Abdul Hamid II initie la rédaction de la première constitution ottomane à laquelle Namık Kemal participe. Avec la constitution, Abdul Hamid met aussi en place l’Assemblée générale ottomane. En revanche, bien que le sultan ait initié des réformes qui semblaient mener vers une démocratisation de l’empire, il continue à diriger de manière autocratique en négligeant le parlement.

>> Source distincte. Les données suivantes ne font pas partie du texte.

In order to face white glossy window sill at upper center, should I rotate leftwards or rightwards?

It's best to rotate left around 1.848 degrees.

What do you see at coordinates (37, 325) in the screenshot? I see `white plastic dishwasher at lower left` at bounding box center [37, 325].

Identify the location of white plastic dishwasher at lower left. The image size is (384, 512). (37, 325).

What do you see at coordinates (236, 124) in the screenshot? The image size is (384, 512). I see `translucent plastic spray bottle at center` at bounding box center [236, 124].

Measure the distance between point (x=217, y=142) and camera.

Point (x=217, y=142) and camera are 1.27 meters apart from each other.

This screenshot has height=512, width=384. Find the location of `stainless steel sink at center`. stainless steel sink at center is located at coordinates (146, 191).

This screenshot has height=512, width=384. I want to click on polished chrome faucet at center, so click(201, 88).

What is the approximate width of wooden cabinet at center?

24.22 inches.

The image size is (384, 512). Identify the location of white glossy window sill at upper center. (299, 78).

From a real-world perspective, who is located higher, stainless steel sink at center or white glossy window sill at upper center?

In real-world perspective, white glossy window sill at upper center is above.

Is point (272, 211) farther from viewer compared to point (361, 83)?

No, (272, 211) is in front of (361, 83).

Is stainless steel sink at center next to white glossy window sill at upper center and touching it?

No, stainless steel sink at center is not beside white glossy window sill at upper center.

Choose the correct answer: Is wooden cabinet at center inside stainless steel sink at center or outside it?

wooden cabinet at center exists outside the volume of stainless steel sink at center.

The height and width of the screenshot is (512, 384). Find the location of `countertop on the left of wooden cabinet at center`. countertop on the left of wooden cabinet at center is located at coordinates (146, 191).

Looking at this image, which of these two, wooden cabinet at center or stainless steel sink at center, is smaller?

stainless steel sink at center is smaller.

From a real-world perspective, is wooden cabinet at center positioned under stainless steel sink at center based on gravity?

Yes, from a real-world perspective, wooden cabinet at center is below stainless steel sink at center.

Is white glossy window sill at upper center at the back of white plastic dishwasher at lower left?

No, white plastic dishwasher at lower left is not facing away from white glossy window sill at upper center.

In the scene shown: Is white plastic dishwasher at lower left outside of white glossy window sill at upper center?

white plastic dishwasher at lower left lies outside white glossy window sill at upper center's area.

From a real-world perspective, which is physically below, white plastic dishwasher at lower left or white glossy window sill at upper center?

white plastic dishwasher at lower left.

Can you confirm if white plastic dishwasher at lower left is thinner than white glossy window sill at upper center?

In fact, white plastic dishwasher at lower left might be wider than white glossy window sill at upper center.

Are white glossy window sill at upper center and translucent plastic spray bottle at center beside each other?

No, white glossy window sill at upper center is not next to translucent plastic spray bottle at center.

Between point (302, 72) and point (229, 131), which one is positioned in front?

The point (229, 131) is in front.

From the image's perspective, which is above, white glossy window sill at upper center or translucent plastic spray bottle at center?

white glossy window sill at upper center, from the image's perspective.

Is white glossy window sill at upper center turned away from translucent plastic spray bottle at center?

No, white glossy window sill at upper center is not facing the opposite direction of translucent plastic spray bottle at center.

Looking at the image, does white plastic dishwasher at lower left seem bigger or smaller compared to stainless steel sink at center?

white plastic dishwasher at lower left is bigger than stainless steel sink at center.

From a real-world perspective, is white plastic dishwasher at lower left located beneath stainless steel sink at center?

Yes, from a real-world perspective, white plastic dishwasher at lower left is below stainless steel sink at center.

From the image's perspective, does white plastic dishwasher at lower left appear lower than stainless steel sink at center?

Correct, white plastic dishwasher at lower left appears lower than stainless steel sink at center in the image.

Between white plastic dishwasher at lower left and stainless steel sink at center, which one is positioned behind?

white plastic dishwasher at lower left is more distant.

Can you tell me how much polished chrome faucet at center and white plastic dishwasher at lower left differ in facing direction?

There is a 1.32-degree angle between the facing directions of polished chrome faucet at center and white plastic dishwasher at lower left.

De nouveau, les “Jeunes ottomans” sont en désaccord avec le pouvoir en place et finissent par être exilés.
Sa mort et le fond de sa pensée
Namık Kemal est de nouveau exilé, cette dernière fois à l’île de Chios où il finit par mourir en 1888. Sa pensée eut un effet important sur la définition de l’identité turque et la création de la République de Turquie en 1922 par Mustafa Kemal Atatürk, profondément inspiré par les idées de Namık Kemal dont la pensée était elle-même fortement influencée par les idées nationalistes de l’Europe révolutionnaire du XIXe siècle. Namık Kemal considérait la monarchie constitutionnelle et démocratique du Royaume-Uni comme un modèle politique idéal. Pour lui, le peuple doit être loyal non pas à une monarchie ou à un sultan, mais à la patrie et à la nation, une idée héritée par ailleurs de la Révolution française.